## What is expected
Which lines of the data contain the string "CROSS"? Copy every one of them.

======== Source material ========

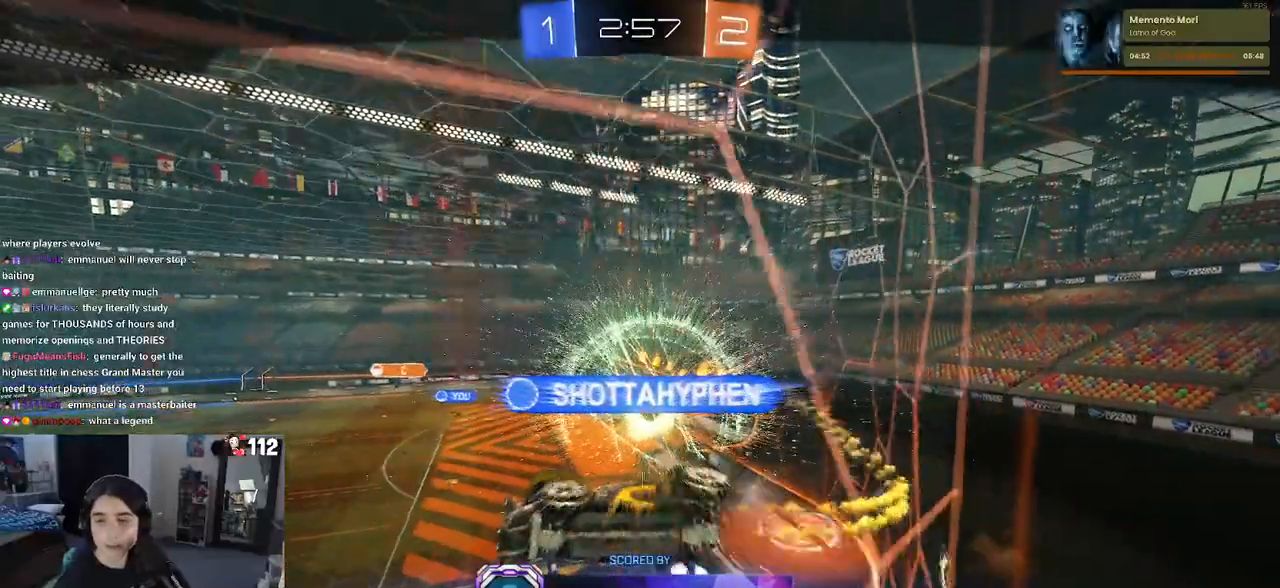
{"buttons": [], "left_stick": "center", "right_stick": "center", "events": []}
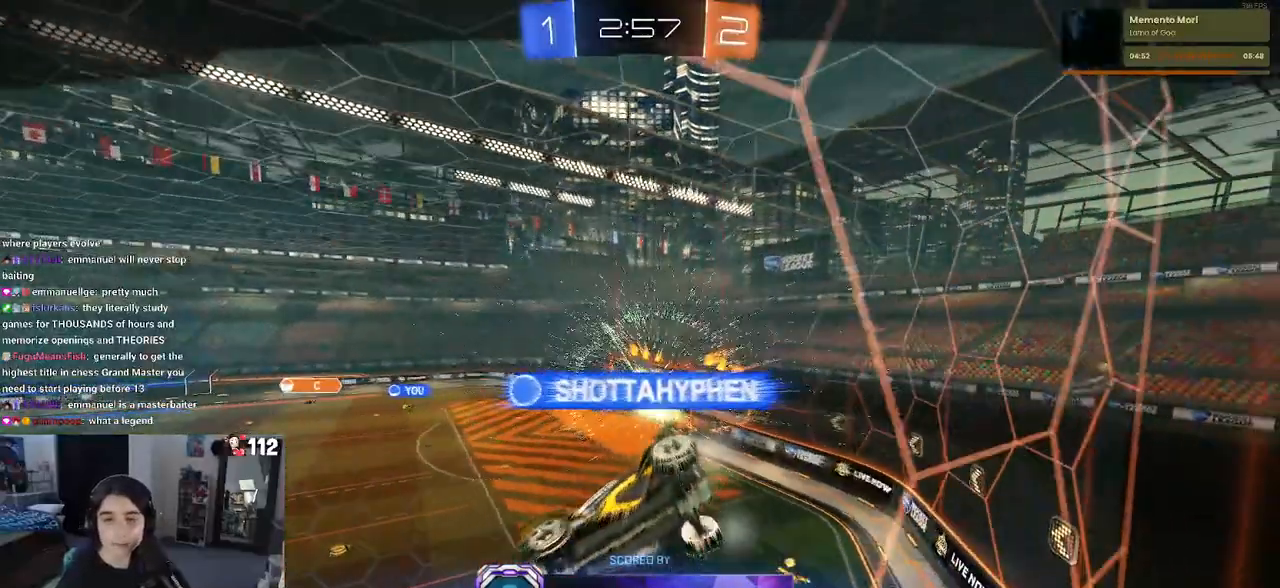
{"buttons": [], "left_stick": "center", "right_stick": "center", "events": []}
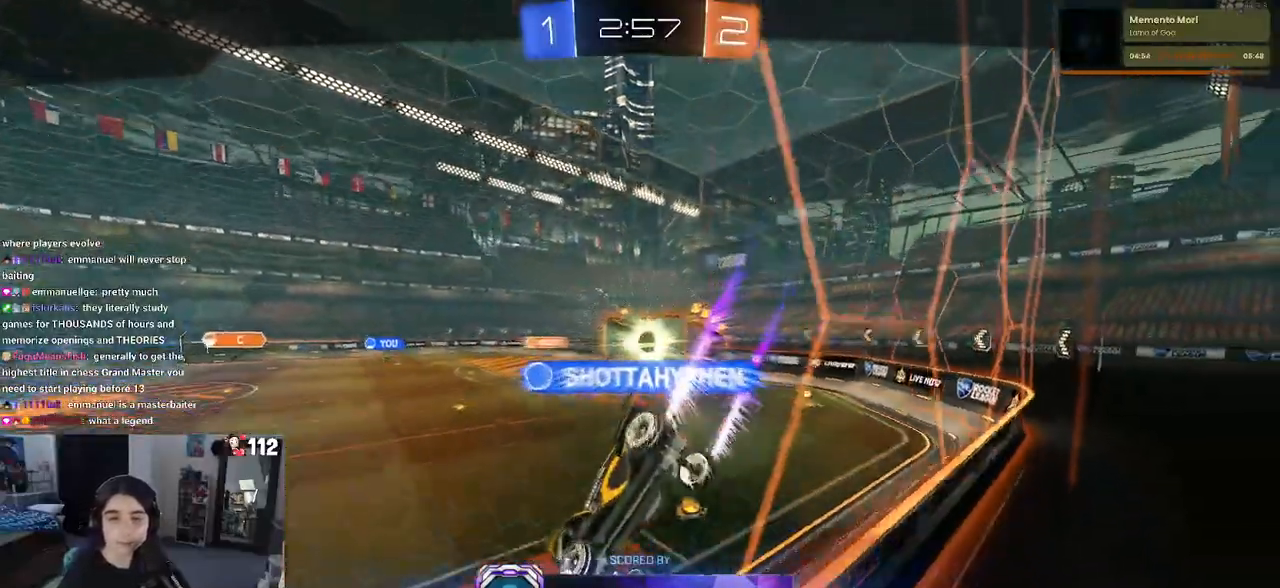
{"buttons": ["CROSS"], "left_stick": "center", "right_stick": "center", "events": [[450, "CROSS", "down"]]}
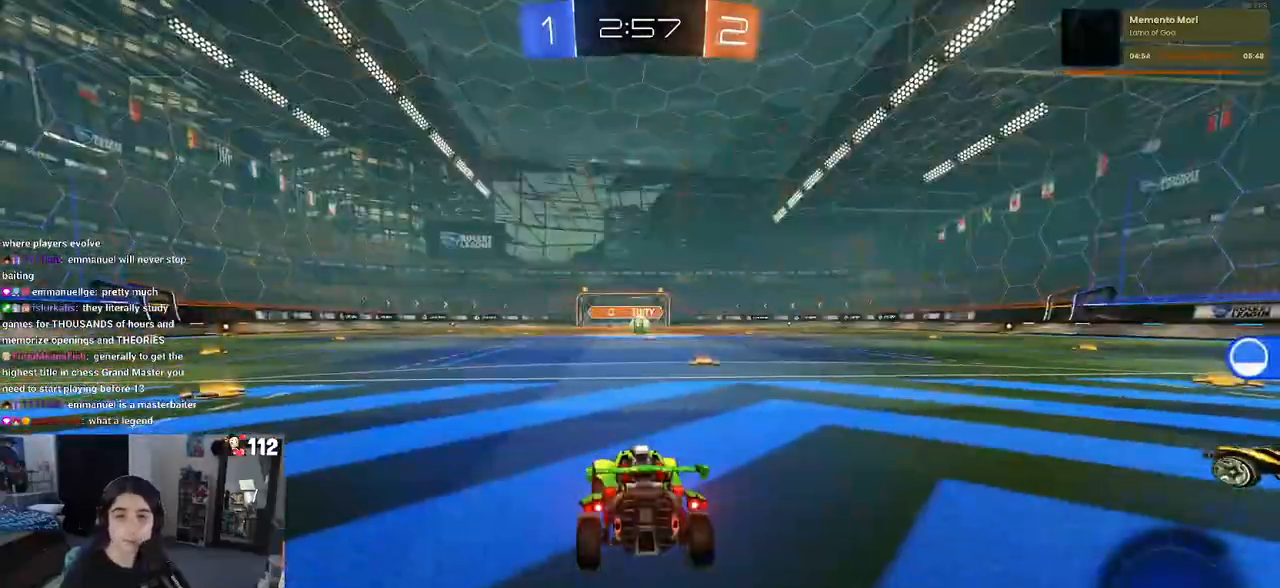
{"buttons": [], "left_stick": "center", "right_stick": "center", "events": [[33, "CROSS", "up"], [83, "CROSS", "down"], [250, "CROSS", "up"]]}
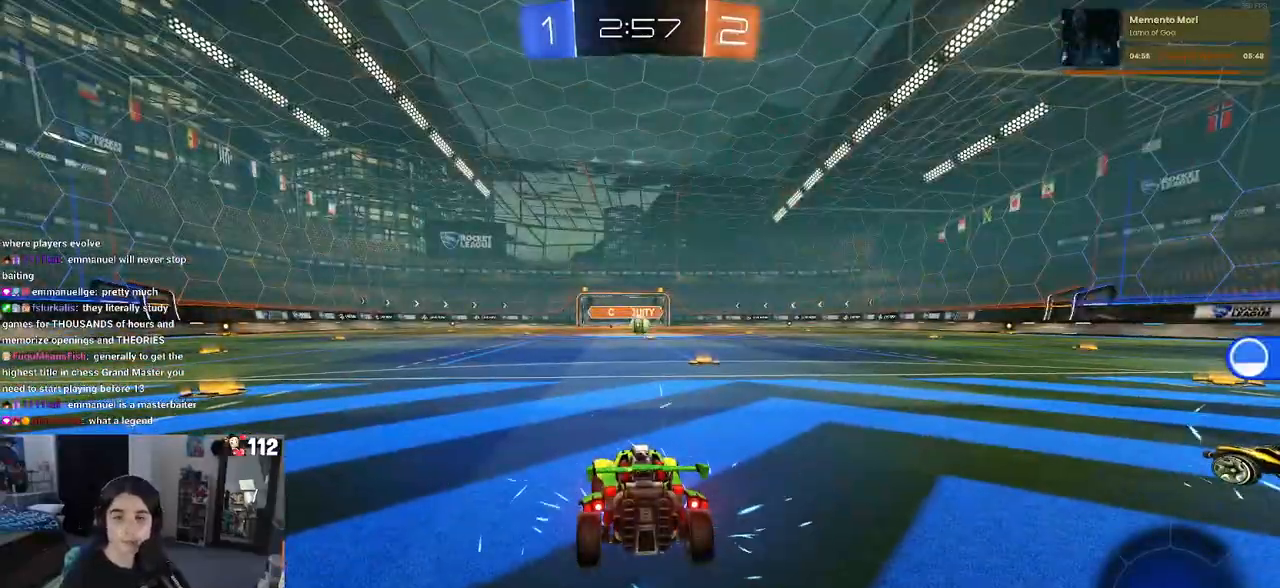
{"buttons": [], "left_stick": "center", "right_stick": "center", "events": []}
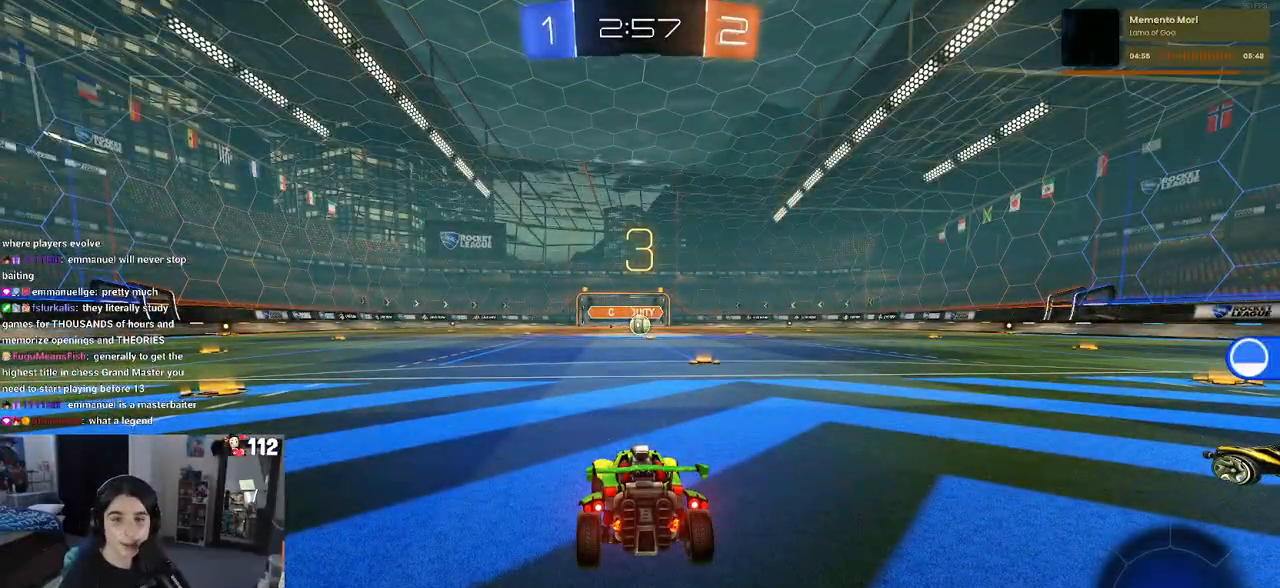
{"buttons": ["R2"], "left_stick": "center", "right_stick": "center", "events": [[383, "R2", "down"]]}
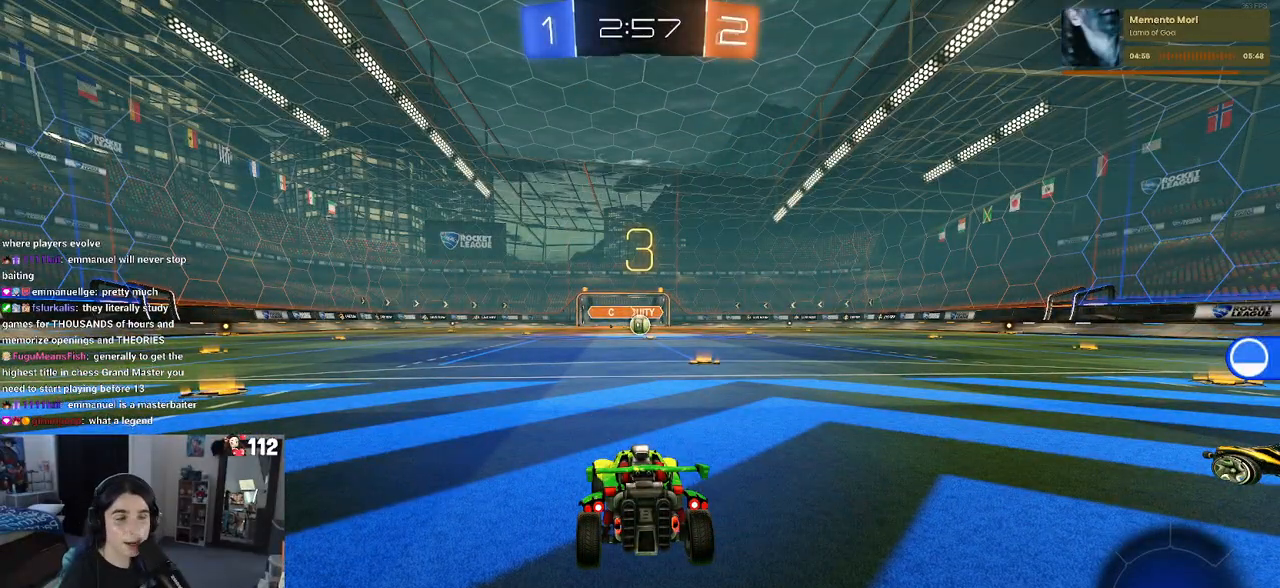
{"buttons": ["R2"], "left_stick": "center", "right_stick": "center", "events": []}
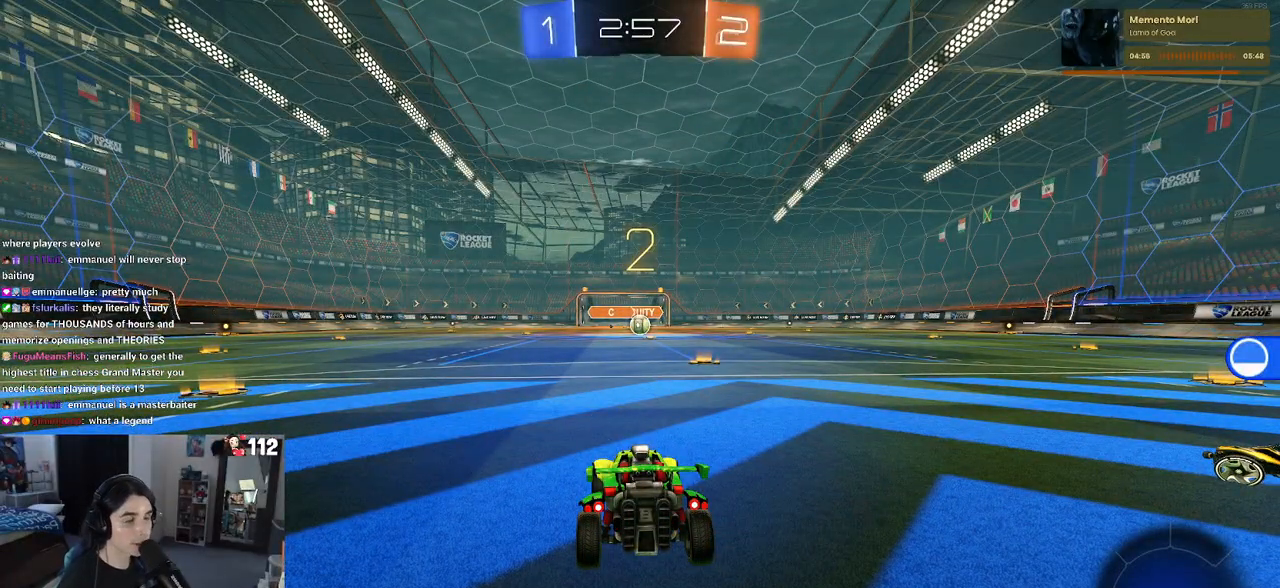
{"buttons": ["R2"], "left_stick": "center", "right_stick": "center", "events": []}
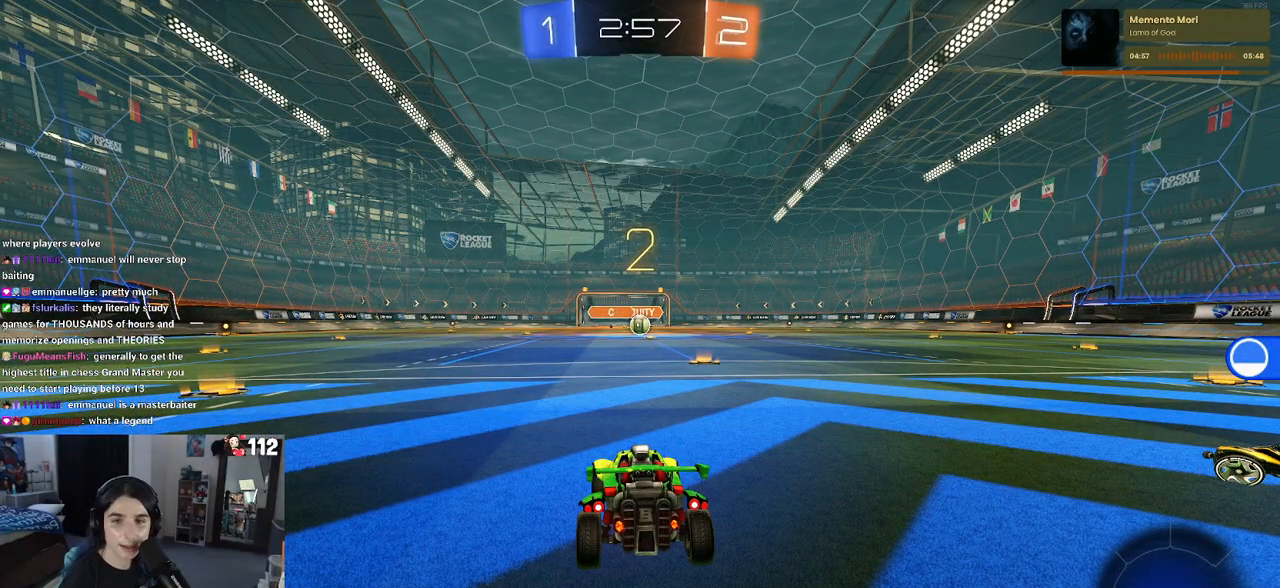
{"buttons": ["R2"], "left_stick": "center", "right_stick": "center", "events": []}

========

## Answer for this exercise
{"buttons": ["CROSS"], "left_stick": "center", "right_stick": "center", "events": [[450, "CROSS", "down"]]}
{"buttons": [], "left_stick": "center", "right_stick": "center", "events": [[33, "CROSS", "up"], [83, "CROSS", "down"], [250, "CROSS", "up"]]}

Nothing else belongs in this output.